**What you will do:** Quote verbatim the rows below that begin with the line containing "written like 4500,rpm." and end with the line containing "The reading is 996,mbar", including both of those lines. Leave the pictures out of your answer.

(Measuring device reading data)

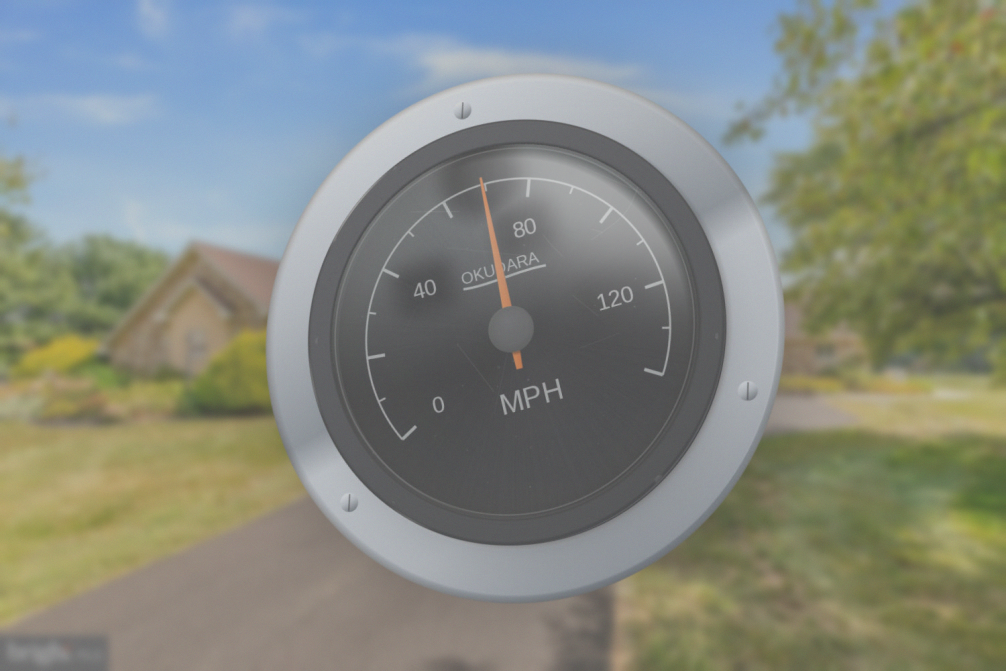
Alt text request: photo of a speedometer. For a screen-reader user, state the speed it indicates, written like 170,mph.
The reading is 70,mph
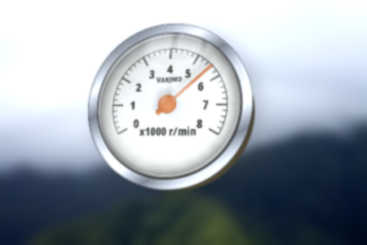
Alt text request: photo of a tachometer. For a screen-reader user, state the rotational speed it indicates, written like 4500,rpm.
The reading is 5600,rpm
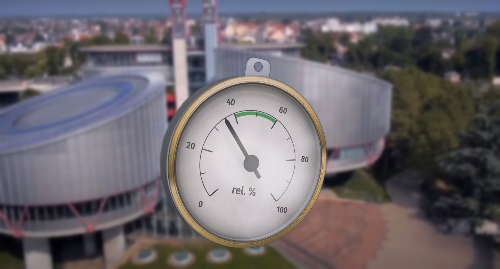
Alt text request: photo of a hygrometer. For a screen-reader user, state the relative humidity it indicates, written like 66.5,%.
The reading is 35,%
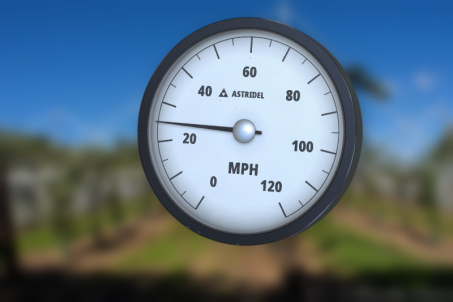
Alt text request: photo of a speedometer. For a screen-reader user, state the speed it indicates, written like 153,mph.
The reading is 25,mph
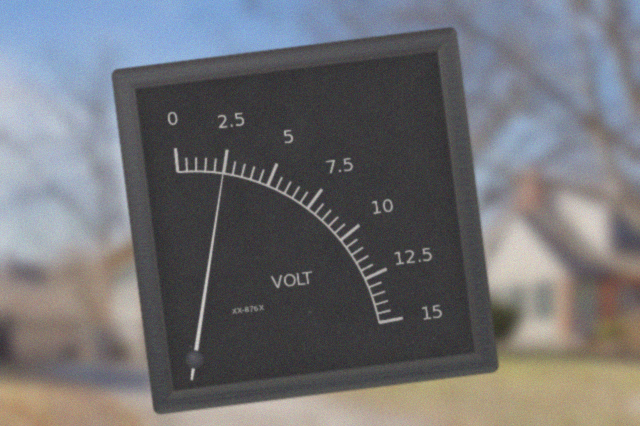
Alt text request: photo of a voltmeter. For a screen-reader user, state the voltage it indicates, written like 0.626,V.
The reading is 2.5,V
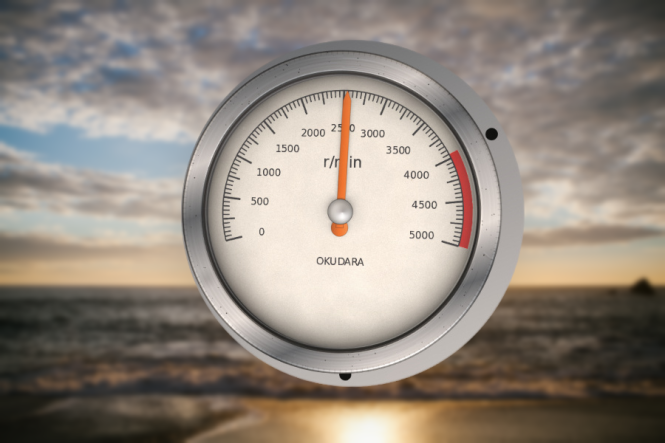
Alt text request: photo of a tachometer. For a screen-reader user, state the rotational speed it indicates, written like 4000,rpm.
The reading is 2550,rpm
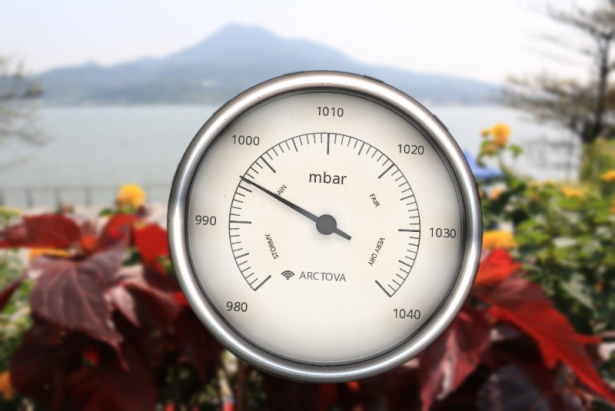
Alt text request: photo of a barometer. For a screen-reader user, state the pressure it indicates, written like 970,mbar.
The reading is 996,mbar
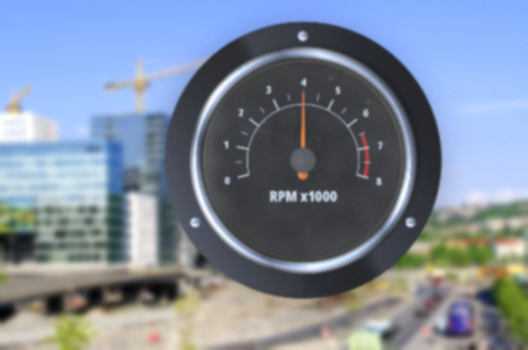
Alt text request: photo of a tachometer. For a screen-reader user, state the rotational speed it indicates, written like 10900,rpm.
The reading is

**Answer space:**
Alt text request: photo of a tachometer. For a screen-reader user, state the rotational speed it indicates, written like 4500,rpm.
The reading is 5600,rpm
Alt text request: photo of a hygrometer. For a screen-reader user, state the relative humidity it indicates, written like 66.5,%.
The reading is 35,%
Alt text request: photo of a speedometer. For a screen-reader user, state the speed it indicates, written like 153,mph.
The reading is 25,mph
Alt text request: photo of a voltmeter. For a screen-reader user, state the voltage it indicates, written like 0.626,V.
The reading is 2.5,V
Alt text request: photo of a tachometer. For a screen-reader user, state the rotational speed it indicates, written like 4000,rpm.
The reading is 2550,rpm
Alt text request: photo of a barometer. For a screen-reader user, state the pressure it indicates, written like 970,mbar.
The reading is 996,mbar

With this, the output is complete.